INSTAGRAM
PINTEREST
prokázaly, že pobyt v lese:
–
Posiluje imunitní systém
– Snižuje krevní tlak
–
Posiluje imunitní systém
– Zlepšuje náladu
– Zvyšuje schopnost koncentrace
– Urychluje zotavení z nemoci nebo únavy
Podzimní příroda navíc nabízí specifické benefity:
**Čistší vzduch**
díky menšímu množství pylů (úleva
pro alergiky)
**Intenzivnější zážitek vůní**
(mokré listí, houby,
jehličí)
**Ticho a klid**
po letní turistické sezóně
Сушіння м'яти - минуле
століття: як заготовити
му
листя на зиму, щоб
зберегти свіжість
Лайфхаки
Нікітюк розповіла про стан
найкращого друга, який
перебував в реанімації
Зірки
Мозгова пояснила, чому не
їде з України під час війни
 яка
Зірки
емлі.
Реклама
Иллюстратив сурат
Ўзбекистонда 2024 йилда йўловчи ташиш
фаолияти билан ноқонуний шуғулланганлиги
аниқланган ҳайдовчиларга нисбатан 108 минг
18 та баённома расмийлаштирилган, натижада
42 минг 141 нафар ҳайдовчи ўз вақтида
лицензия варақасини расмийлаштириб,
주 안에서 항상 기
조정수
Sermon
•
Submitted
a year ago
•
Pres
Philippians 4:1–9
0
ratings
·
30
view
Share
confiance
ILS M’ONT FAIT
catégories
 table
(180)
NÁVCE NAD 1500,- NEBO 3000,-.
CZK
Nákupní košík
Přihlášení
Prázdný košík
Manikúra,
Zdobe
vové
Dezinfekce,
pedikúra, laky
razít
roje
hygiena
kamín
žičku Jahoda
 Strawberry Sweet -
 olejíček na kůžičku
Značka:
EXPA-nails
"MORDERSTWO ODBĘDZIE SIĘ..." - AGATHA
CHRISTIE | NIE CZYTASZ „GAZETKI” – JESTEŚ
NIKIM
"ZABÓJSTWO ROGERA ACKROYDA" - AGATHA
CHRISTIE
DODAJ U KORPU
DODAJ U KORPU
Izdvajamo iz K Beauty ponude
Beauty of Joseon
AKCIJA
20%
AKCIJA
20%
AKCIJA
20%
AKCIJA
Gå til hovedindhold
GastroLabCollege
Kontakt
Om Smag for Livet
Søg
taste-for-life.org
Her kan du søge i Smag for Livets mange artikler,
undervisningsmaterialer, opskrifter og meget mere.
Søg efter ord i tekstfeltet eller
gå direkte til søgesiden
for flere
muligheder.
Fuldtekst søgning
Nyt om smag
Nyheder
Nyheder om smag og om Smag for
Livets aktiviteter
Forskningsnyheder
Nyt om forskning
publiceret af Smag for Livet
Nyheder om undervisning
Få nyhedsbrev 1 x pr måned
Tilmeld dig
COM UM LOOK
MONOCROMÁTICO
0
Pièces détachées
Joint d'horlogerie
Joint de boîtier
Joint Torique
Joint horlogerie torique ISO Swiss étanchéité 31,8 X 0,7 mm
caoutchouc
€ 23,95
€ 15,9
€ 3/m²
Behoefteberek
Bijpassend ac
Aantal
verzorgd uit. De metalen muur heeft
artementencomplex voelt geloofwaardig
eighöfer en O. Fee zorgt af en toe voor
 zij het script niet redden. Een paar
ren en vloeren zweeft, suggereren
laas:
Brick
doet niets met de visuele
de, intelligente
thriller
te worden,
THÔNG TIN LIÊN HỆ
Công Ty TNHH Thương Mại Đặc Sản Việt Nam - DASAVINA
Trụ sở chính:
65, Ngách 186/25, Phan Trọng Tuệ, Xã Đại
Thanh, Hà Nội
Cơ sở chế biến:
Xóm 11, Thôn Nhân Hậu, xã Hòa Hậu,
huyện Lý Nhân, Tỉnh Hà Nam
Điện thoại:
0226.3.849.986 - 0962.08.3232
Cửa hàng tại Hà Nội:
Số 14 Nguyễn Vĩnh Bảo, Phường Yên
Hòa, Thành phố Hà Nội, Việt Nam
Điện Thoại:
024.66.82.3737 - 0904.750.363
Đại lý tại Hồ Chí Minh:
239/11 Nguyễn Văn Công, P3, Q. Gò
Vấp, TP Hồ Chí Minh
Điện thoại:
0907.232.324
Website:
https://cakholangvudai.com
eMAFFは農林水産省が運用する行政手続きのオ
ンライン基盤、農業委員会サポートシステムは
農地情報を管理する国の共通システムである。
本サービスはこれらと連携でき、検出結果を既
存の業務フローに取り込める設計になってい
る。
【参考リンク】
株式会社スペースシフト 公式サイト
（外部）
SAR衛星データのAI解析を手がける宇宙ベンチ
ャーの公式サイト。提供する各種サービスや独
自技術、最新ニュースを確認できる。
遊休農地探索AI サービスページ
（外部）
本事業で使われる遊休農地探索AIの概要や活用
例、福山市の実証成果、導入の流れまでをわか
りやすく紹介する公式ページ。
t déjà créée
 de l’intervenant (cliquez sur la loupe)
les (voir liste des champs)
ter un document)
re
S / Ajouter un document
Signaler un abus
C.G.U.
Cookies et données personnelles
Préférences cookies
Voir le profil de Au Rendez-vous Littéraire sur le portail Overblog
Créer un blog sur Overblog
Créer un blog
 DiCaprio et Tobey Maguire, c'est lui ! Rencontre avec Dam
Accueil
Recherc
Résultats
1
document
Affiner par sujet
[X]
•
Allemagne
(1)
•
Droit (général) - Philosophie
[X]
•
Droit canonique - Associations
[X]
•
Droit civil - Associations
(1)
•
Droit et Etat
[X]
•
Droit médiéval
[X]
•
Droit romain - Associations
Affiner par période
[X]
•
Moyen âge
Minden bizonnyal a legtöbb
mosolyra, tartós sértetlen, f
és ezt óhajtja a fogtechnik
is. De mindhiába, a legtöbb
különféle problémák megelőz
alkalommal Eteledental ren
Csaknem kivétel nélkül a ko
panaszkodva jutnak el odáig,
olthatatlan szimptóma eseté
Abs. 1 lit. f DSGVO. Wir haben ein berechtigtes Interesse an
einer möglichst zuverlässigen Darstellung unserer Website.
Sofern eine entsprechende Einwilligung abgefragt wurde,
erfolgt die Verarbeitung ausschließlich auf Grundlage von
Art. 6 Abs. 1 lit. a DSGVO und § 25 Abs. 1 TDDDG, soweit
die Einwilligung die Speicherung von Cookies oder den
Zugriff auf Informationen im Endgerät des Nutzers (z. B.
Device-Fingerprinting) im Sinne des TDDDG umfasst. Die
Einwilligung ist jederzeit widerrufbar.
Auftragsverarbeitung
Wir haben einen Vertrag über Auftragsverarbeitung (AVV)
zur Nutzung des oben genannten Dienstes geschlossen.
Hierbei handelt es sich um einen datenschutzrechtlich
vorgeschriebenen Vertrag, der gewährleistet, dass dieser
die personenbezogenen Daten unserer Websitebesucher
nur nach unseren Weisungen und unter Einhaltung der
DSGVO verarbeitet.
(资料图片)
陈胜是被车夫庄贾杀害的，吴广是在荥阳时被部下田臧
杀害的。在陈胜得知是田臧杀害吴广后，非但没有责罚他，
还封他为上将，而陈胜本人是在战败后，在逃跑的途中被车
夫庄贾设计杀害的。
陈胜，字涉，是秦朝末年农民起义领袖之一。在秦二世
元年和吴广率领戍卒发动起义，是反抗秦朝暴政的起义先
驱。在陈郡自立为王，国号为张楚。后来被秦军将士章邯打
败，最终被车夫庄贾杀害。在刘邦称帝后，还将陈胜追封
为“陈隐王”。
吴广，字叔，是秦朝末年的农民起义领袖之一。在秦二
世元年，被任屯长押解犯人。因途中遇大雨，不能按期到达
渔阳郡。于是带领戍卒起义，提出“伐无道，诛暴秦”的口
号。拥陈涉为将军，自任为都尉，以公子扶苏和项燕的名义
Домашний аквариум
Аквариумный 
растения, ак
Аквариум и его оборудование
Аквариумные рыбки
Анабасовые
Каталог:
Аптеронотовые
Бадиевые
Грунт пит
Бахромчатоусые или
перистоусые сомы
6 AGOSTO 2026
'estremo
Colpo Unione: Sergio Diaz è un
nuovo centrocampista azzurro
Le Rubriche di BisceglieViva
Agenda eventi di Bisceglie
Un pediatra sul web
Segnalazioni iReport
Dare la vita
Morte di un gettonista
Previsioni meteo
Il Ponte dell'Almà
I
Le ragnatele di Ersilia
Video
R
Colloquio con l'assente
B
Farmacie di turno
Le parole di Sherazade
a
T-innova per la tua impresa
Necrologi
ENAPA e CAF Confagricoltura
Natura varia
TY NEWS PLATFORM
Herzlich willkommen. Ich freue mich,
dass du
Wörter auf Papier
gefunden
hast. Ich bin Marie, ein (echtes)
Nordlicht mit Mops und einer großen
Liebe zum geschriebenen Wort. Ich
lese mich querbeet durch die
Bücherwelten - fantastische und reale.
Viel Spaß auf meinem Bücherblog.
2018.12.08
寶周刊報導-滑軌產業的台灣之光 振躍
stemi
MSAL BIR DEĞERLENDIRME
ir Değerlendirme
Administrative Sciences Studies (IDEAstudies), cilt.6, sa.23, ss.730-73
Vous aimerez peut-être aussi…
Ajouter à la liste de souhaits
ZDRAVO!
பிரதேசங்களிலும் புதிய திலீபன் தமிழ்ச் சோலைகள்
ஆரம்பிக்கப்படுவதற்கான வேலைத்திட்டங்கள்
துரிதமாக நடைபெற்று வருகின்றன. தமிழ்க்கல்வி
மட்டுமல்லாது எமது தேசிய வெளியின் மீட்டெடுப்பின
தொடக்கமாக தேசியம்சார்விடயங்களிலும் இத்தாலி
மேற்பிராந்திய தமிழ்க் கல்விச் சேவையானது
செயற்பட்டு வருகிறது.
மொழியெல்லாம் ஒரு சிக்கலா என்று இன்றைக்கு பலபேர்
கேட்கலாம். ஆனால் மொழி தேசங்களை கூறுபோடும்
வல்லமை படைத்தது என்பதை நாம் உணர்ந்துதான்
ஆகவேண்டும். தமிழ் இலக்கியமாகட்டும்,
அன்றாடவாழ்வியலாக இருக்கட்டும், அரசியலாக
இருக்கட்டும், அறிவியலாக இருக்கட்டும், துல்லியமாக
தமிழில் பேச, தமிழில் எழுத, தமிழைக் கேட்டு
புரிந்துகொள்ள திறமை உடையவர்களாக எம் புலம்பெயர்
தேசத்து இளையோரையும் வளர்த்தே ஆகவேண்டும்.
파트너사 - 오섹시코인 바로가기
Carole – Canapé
□ □ □ □ □ □ □
Directions for this task — Your task is to show every line of the listing above containing "минг".

Exercise output —
аниқланган ҳайдовчиларга нисбатан 108 минг
42 минг 141 нафар ҳайдовчи ўз вақтида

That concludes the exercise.